We have always known that the role of data is critical in conducting research, study, and combat any health emergencies and global crises. And free access to datasets can help analysts to analyse that data at cloud scale, which is an essential part of the research process, particularly for those who are working towards combating novel COVID-19.
According to Sam Skillman, the head of engineering at Descartes Labs, “Making COVID-19 data open and available in BigQuery will indeed be a boon for data scientists and researchers of the field.” Skillman further said that, in particular, having queries be free will allow greater participation, and the ability to share results and analysis with colleagues and the public quickly, will accelerate the shared understanding of how the virus is spreading.
These datasets have been created to remove barriers and provide access to critical information quickly and easily to analysts. It also eliminates the need to search for onboard large data files. Google made the datasets available on Google cloud console for researchers who wish to access the data. In effect until September 15, 2020, the datasets come along with a description of the data and sample queries in order to advance the research process. All the data Google included in the program will be made for the public and will be freely available strictly for educational and research purposes only.

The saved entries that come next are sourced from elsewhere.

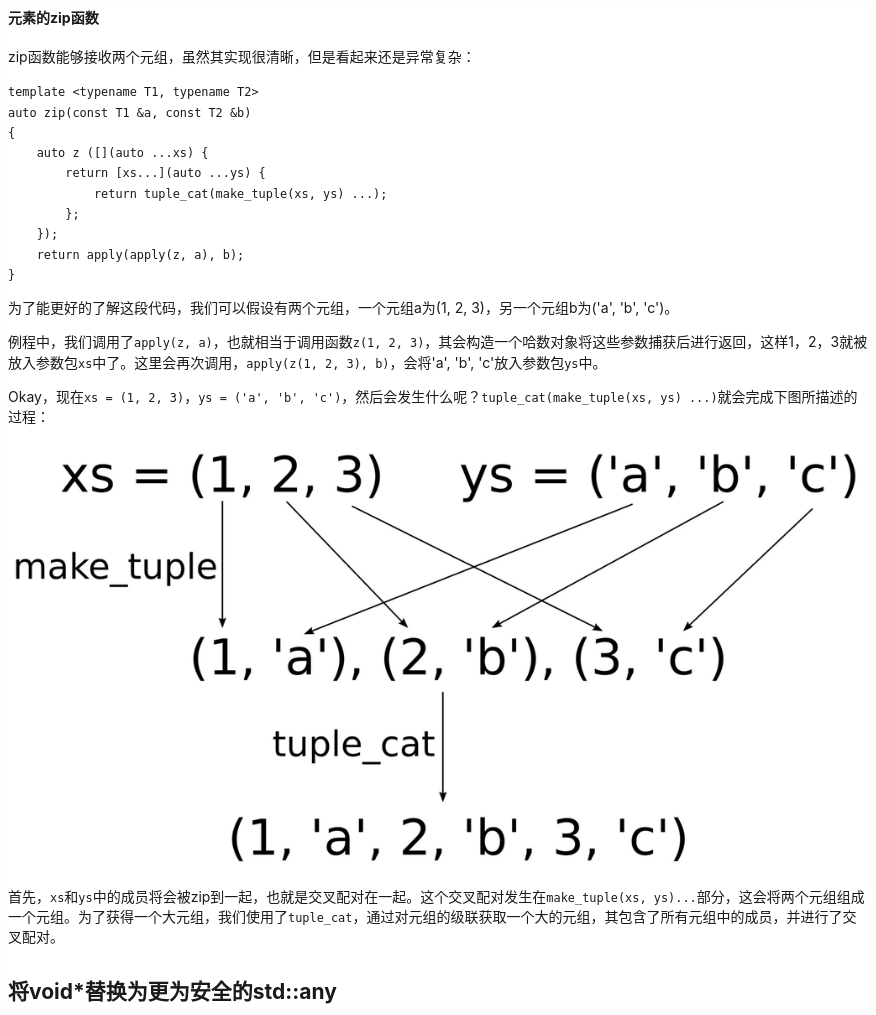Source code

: #### 元素的zip函数

zip函数能够接收两个元组，虽然其实现很清晰，但是看起来还是异常复杂：

```
template <typename T1, typename T2>
auto zip(const T1 &a, const T2 &b)
{
    auto z ([](auto ...xs) {
        return [xs...](auto ...ys) {
            return tuple_cat(make_tuple(xs, ys) ...);
        };
    });
    return apply(apply(z, a), b);
}
```

为了能更好的了解这段代码，我们可以假设有两个元组，一个元组a为(1, 2, 3)，另一个元组b为('a', 'b', 'c')。

例程中，我们调用了`apply(z, a)`，也就相当于调用函数`z(1, 2, 3)`，其会构造一个哈数对象将这些参数捕获后进行返回，这样1，2，3就被放入参数包`xs`中了。这里会再次调用，`apply(z(1, 2, 3), b)`，会将'a', 'b', 'c'放入参数包`ys`中。

Okay，现在`xs = (1, 2, 3)`，`ys = ('a', 'b', 'c')`，然后会发生什么呢？`tuple_cat(make_tuple(xs, ys) ...)`就会完成下图所描述的过程：

![](../img/zip.png)

首先，`xs`和`ys`中的成员将会被zip到一起，也就是交叉配对在一起。这个交叉配对发生在`make_tuple(xs, ys)...`部分，这会将两个元组组成一个元组。为了获得一个大元组，我们使用了`tuple_cat`，通过对元组的级联获取一个大的元组，其包含了所有元组中的成员，并进行了交叉配对。

## 将void*替换为更为安全的std::any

An associate research scientist, Matteo Chinazzi, of Northeastern University, stated that developing data-driven models to combat the spread of this infectious COVID-19 disease is critical. The team in Northeastern University has been working intensively to model and better understand the spread of this outbreak. Chinazzi said, “By making the COVID-19 datasets open and available for researchers in BigQuery will help us to better understand, study, and analyse the impact of this disease.”
Google also ensured that they have policies and measures in place to handle them in accordance with widely recognised patient privacy and data security policies. “We on the Google Cloud team sincerely hope that the COVID-19 Public Dataset Program will enable better and faster research to combat the spread of this disease,” said officials.